Target: Dr. Stephen Ostroff, Commissioner of the Food and Drug Administration
Goal: Prevent smoothies with over six teaspoons of sugar from being labeled with “healthy” adjectives such as nutritious, natural, or fat-free.
More than half smoothies and frappes labeled with healthy adjectives actually have more calories than a Big Mac, according to recent findings by LiveLighter, an Australian organization dedicated to encourage healthy living. Labeling such as healthy, nutritious, natural, and fat-free misleads consumers and makes them think they are getting a product that is good for them.
The World Health Organization recommends a daily intake of only six teaspoons of added sugar. Gloria Jeans labels their Mango Fruzie as 98 percent fat-free, but it is a whopping 514 calories and contains 31 teaspoons of sugar. Naked Juice recently removed the phrases “all natural” and “non-GMO” from their labels when it was found they used GMO soy products and synthetic fibers and sweeteners in their product. The phrase “Pure Fruit” still appears on the label, however, and this is arguably equally misleading to consumers.

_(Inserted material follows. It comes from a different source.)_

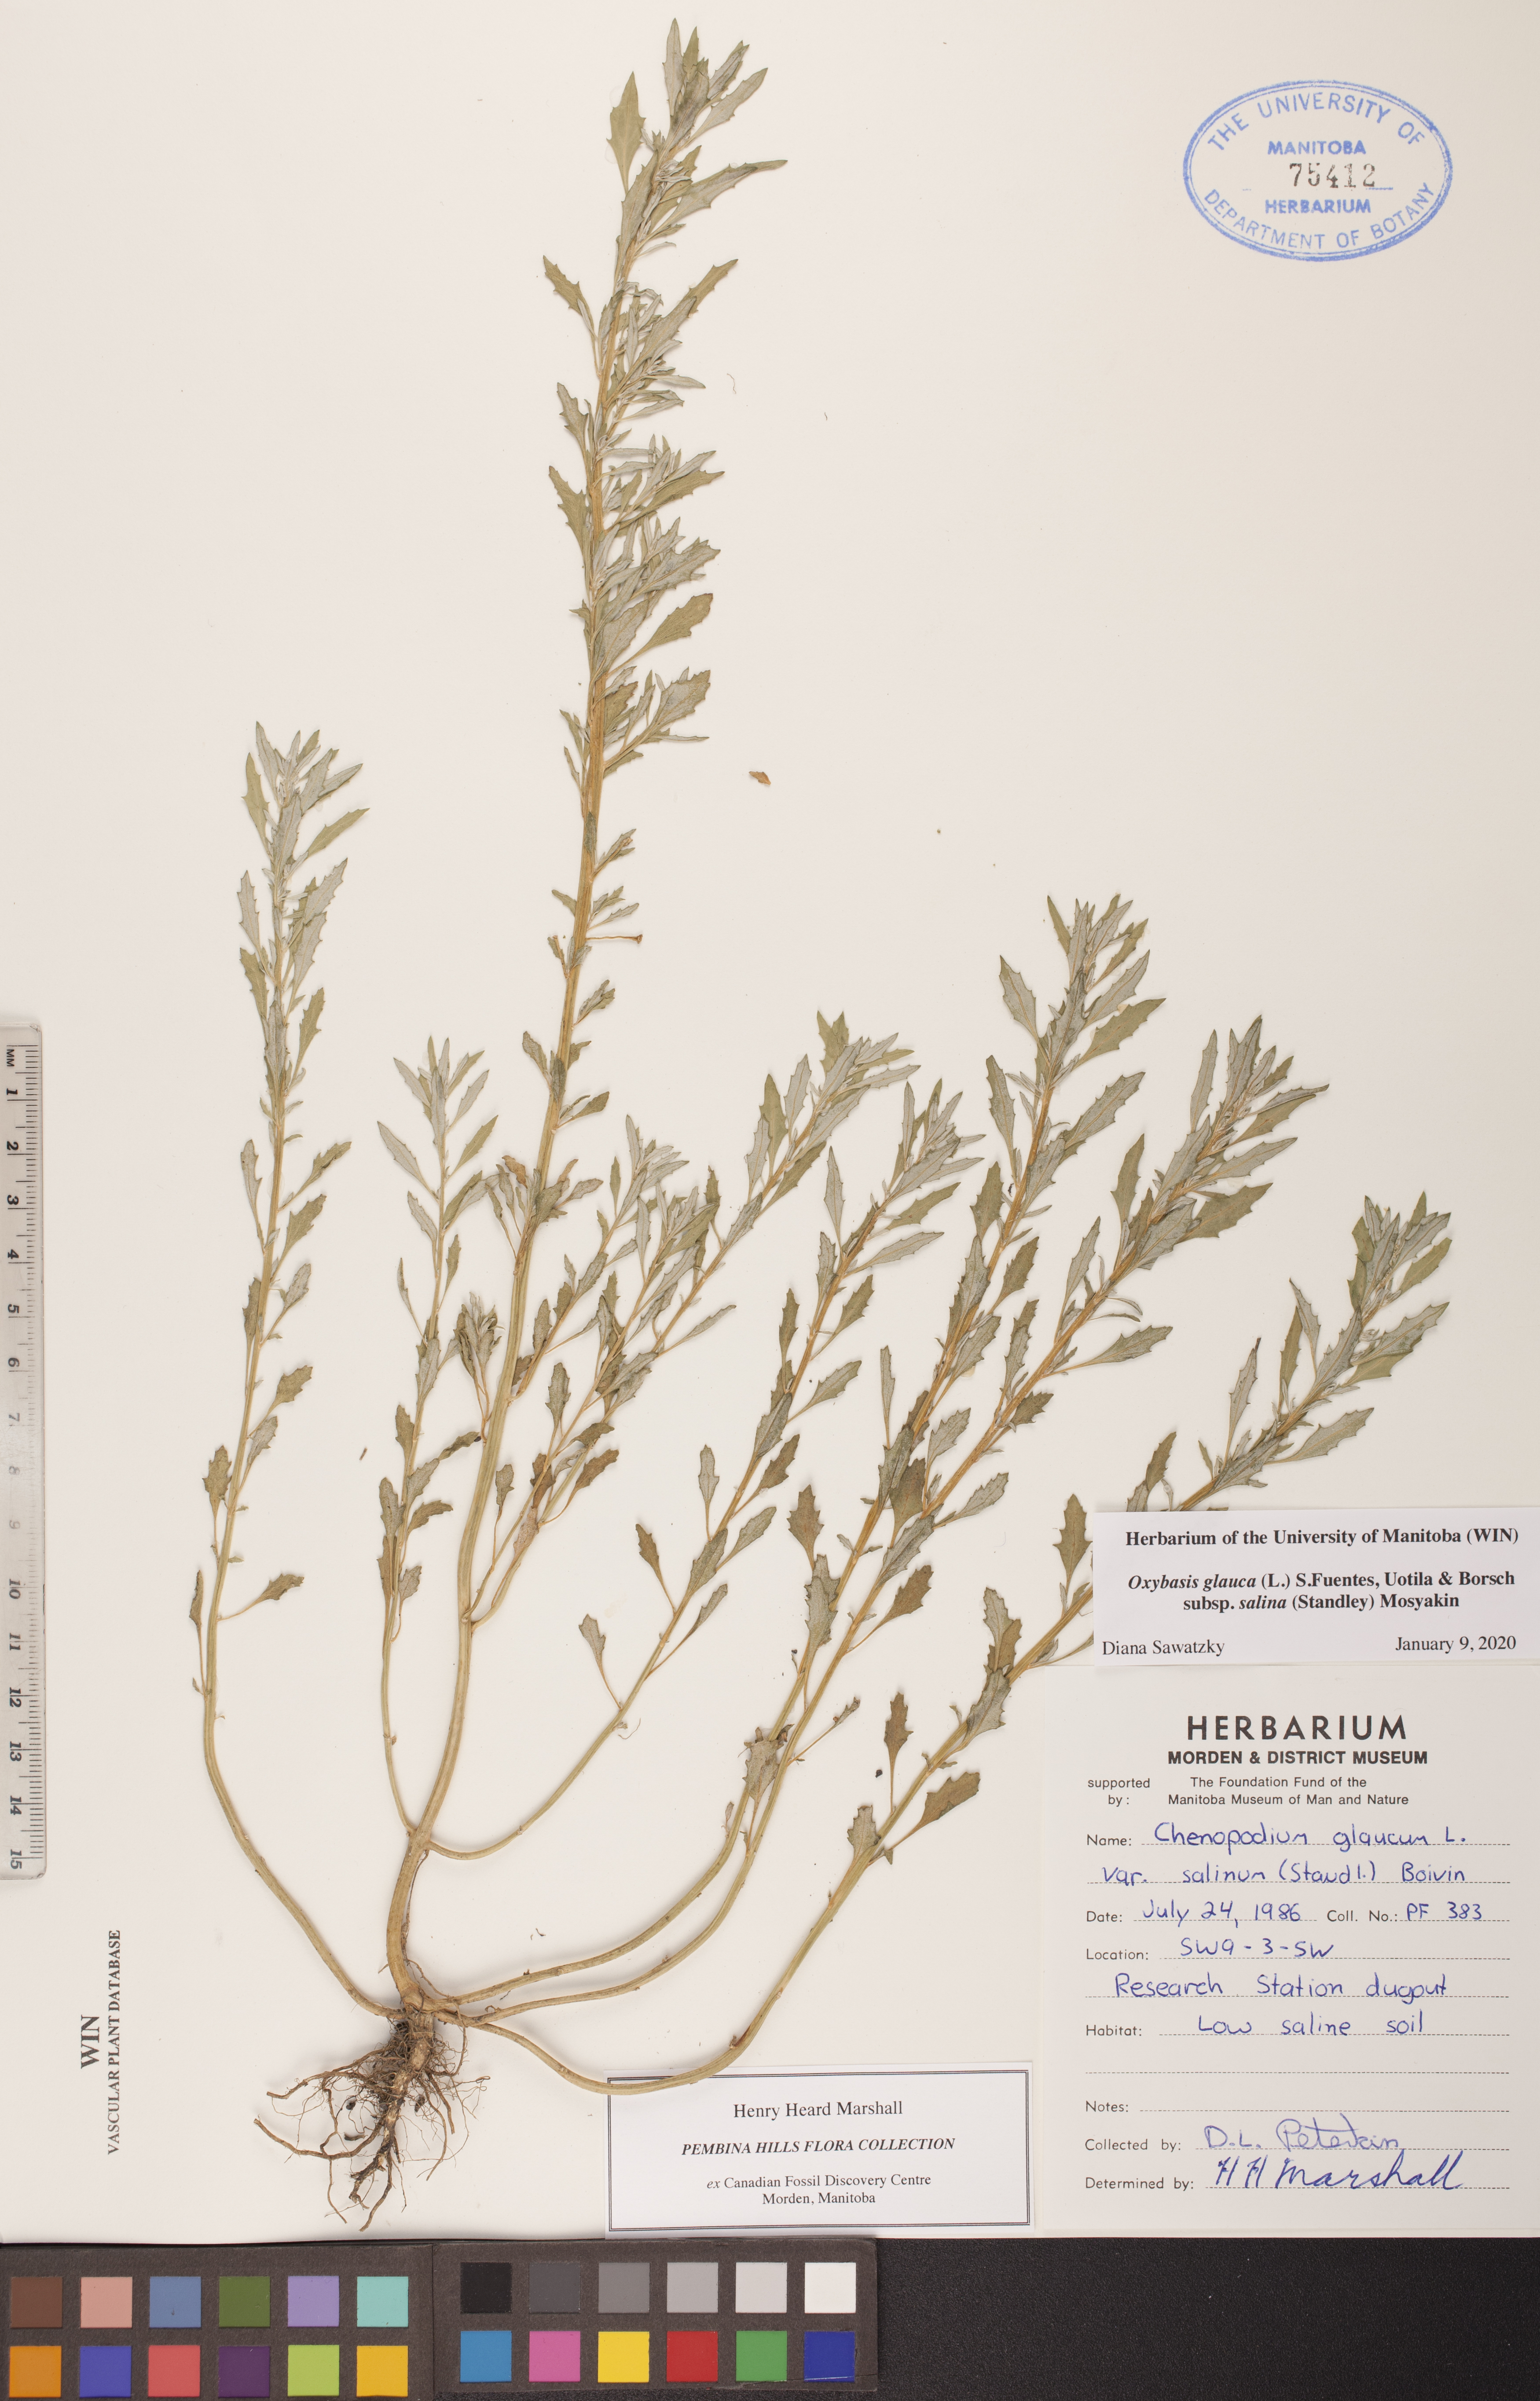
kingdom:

Other smoothies and juices are designed to be consumed as meals and are labeled as nutritious or protein-packed yet fail to mention they contain anywhere between 15 and 30 teaspoons of sugar. Consumers believe these smoothies only contain healthy ingredients, but instead, daily intake of these products increase the risk of developing obesity, type 2 diabetes, and heart disease.
The problem with labeling these drinks as fat-free is that consuming animal and vegetable fats does not cause as significant weight gain as consuming carbohydrates. The body does not need insulin to process fats, but it does require a significant amount of insulin to process carbohydrates, and the more carbohydrates in our blood means the more insulin we secrete to process the carbs. Furthermore, the more insulin we secrete, the more fat we store in our bodies because insulin also regulates fat metabolism.
Sign the petition below to urge the Commissioner of the Food and Drug Administration to disallow “healthy” labeling on sugary smoothies, thus allowing consumers to make more informed decisions about their caloric intake.
Dear Dr. Ostroff,
One third of Americans are classified as obese, and as a result the market is flooded with foods and drinks that claim to be healthy. A recent study conducted by LiveLighter found that over half the smoothies and juices tested contain more calories than a Big Mac, yet are labeled with healthy adjectives such as nutritious, protein packed, natural, or fat-free. This type of labeling is intentionally misleading, causing consumers to think they are making healthy choices, while really they are consuming up to five times the daily sugar intake recommended by the World Health Organization.
Consuming an amount of sugar significantly higher than the recommended quantity on a regular basis can not only lead to obesity, but it can also put consumers at a higher risk of developing type 2 diabetes, heart disease, and certain cancers. McDonalds was compelled to begin labeling its food with nutrition facts in order to urge its customers to make informed decisions. The members of the food industry that sell smoothies with a noteworthy quantity of sugar should also make the nutritional facts of their product clear and avoid using misleading healthy adjectives.
I am urging you to prevent establishments in the food industry from labeling high-sugar drinks with nutritious, natural, or fat-free. Please take actions to enforce policies that encourage consumers to make informed decisions.